In a state where legal action often goes hand in hand with presidential elections, the Florida Democratic Party filed a federal lawsuit early Sunday to force the state government to extend early voting hours in South Florida. The lawsuit followed a stream of complaints from voters who sometimes waited nearly seven hours to vote or who did not vote at all because they could not wait for hours to do so. Shortly after the lawsuit was filed, local election supervisors in Miami-Dade and Palm Beach Counties, where queues sometimes snaked out the door and around buildings, said they would allow voters to request and cast absentee ballots on Sunday. Voters in three other Florida counties also will be able to pick up and drop off absentee ballots. State election law permits election offices to receive absentee ballots through Tuesday so long as they are cast in person.

Florida: Democratic Party sues in Miami federal court to ‘extend voting opportunities’ | Miami Herald

The Florida Democratic Party filed a lawsuit in the wee hours of Sunday morning seeking to somehow extend voting before Election Day. The lawsuit, filed in Miami federal court, argues that an emergency judge’s order is necessary to “extend voting opportunities” before Tuesday, including allowing voters to cast absentee ballots in person at supervisor of elections’ offices — something already allowed under state law. Voters can turn in their ballots through 7 p.m. Tuesday.  … It’s unclear exactly what more a court could do at this point. The lawsuit does not ask the court to order all early-voting sites to re-open.

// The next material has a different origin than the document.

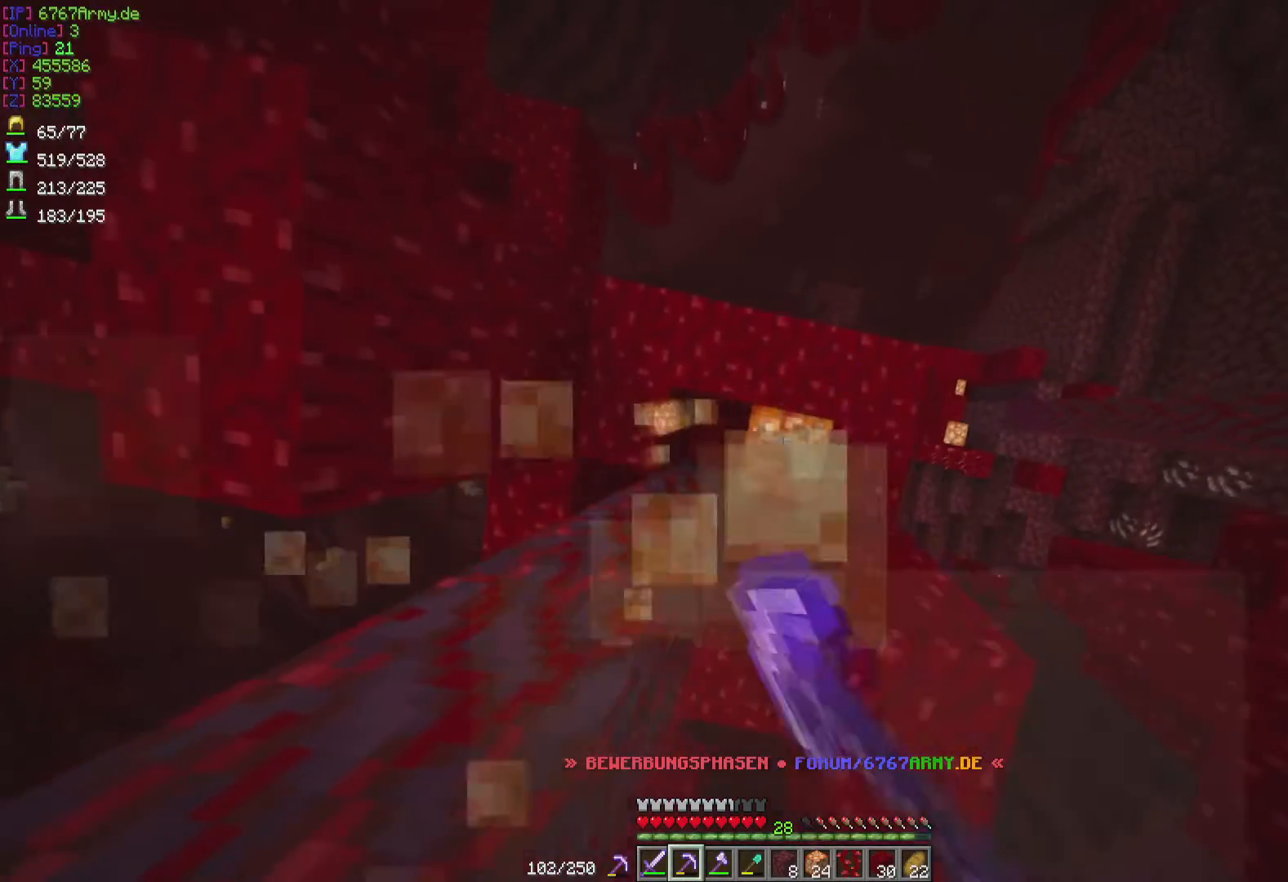
{"keys": ["a"], "mouse": ["left"], "events": [[400, "a", "down"]]}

Florida: Miami-Dade to resume in-person absentee voting after temporarily shutting it down | MiamiHerald.com

An attempt by the Miami-Dade elections department to let more people vote early Sunday devolved into chaos after the department was overwhelmed with voters. The department locked its doors about an hour into the four-hour operation without explanation, then said it would resume allowing voters to request and cast absentee ballots in person. Miami-Dade had opened its Doral headquarters from 1 p.m. to 5 p.m. as a work-around to a provision in state law that eliminated early voting the Sunday before Election Day.

New Jersey: State to allow voting by e-mail and fax | POLITICO.com

Using a system already accessible to military members deployed overseas, hurricane-damaged New Jersey will allow displaced residents to cast their votes using e-mail or fax on Election Day. “To help alleviate pressure on polling places, we encourage voters to either use electronic voting or the extended hours at county offices to cast their vote,” said Lt. Gov. Kim Guadagno said in a statement. “Despite the widespread damage Hurricane Sandy has caused, New Jersey is committed to working through the enormous obstacles before us to hold an open and transparent election befitting our state and the resiliency of its citizens.”